Pubblicato da il 4 settembre 2016 in Microracconti della Domenica

Se ne stava lì, in un angolo della rivoluzione, a guardare come nei teatri venivano cacciati tutti coloro che non rappresentavano la sacra razza nazionale, mentre i grassi ridevano di come riuscivano a muovere i popoli e le persone erano sempre più convinte di avere valore.

Nelle bocche venivano ripetute le stesse parole che avevano suoni diversi: parole lagnose e senza senso in ebraico, in pseudo tibetano, in arabo, in latino o tradotte in qualsiasi altra lingua del mondo. Filastrocche ipnotizzanti con il magico potere di trasmutare il libero pensiero in deserto. Il libero pensiero non esiste, il libero pensiero è una trappola e un’illusione. Tutti loro credevano di essere liberi ma erano solo schiavi dei potenti e della chiacchiera facile, della superstizione e della loro stessa ignoranza.

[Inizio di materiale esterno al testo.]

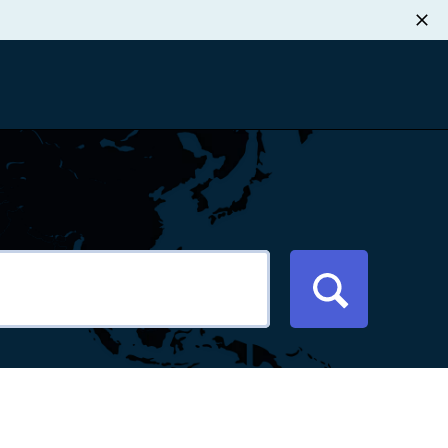
职业发展
税退款
新闻中心
xport Atlas
联系我们
络研讨会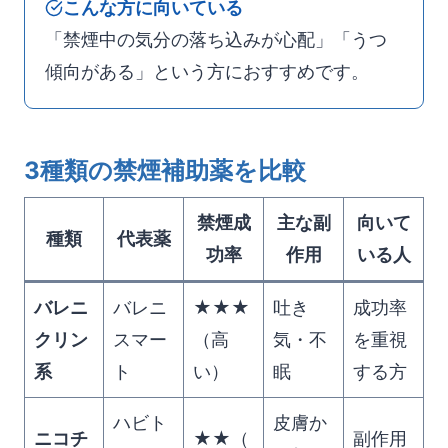
こんな方に向いている
「禁煙中の気分の落ち込みが心配」「うつ
傾向がある」という方におすすめです。
3種類の禁煙補助薬を比較
禁煙成
主な副
向いて
種類
代表薬
功率
作用
いる人
バレニ
バレニ
★★★
吐き
成功率
クリン
スマー
（高
気・不
を重視
系
ト
い）
眠
する方
ハビト
皮膚か
ニコチ
★★（
副作用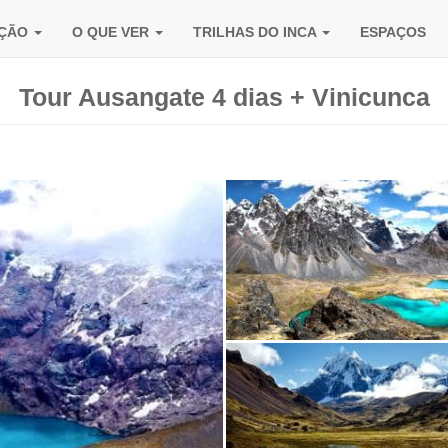
AÇÃO
O QUE VER
TRILHAS DO INCA
ESPAÇOS
Tour Ausangate 4 dias + Vinicunca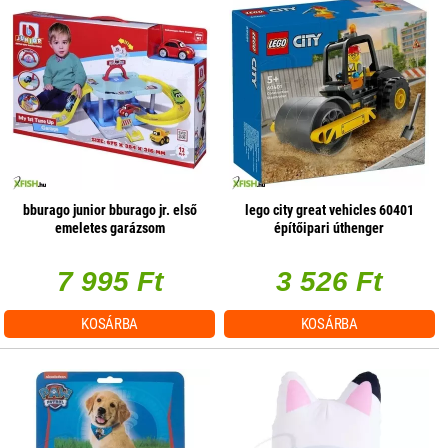
bburago junior bburago jr. első
lego city great vehicles 60401
emeletes garázsom
építőipari úthenger
7 995 Ft
3 526 Ft
KOSÁRBA
KOSÁRBA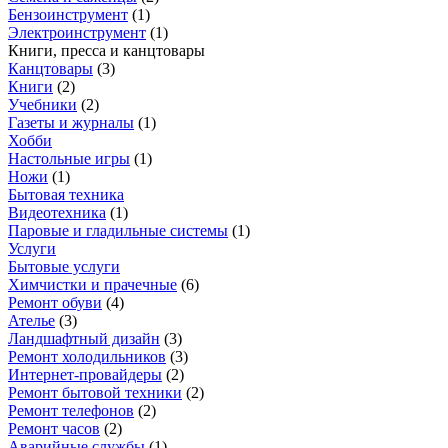
Бензоинструмент
(
1
)
Электроинструмент
(
1
)
Книги, пресса и канцтовары
Канцтовары
(
3
)
Книги
(
2
)
Учебники
(
2
)
Газеты и журналы
(
1
)
Хобби
Настольные игры
(
1
)
Ножи
(
1
)
Бытовая техника
Видеотехника
(
1
)
Паровые и гладильные системы
(
1
)
Услуги
Бытовые услуги
Химчистки и прачечные
(
6
)
Ремонт обуви
(
4
)
Ателье
(
3
)
Ландшафтный дизайн
(
3
)
Ремонт холодильников
(
3
)
Интернет-провайдеры
(
2
)
Ремонт бытовой техники
(
2
)
Ремонт телефонов
(
2
)
Ремонт часов
(
2
)
Аварийные службы
(
1
)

Ci insegnavano a parlare e a pensare, a riconoscere i discorsi veri da quelli falsi senza alcuna prova o alcuna base che non fosse la fede e il presunto ovvio. Li guardava diventare cattivi, crescevano zanne e artigli. Tutti quelli che non erano con loro erano contro di loro e lui, non essendo mai stato con nessuno, era considerato contro tutti. Cominciò ad assalirlo un notevolissimo mal di testa.

– Ci facciamo una passeggiata fuori di qui?

Non aveva mai provato tanto dolore come nel lasciarli soli, ma rimanere non serviva a nulla se non a farlo sprofondare nello sconforto. Aveva smesso di parlare dopo avere imparato che nessuno è in grado di riconoscere la ragione. Non capiva neppure più perché parlassero, nessuno aveva torto, parlavano tutti di cose sagge. Infilò un paio di occhiali molto scuri e li lasciò soli.

Nam-barabà ciccì quod ohm, padme Adonai veng-aùm tu regno. E amen, qualcuno arriverà.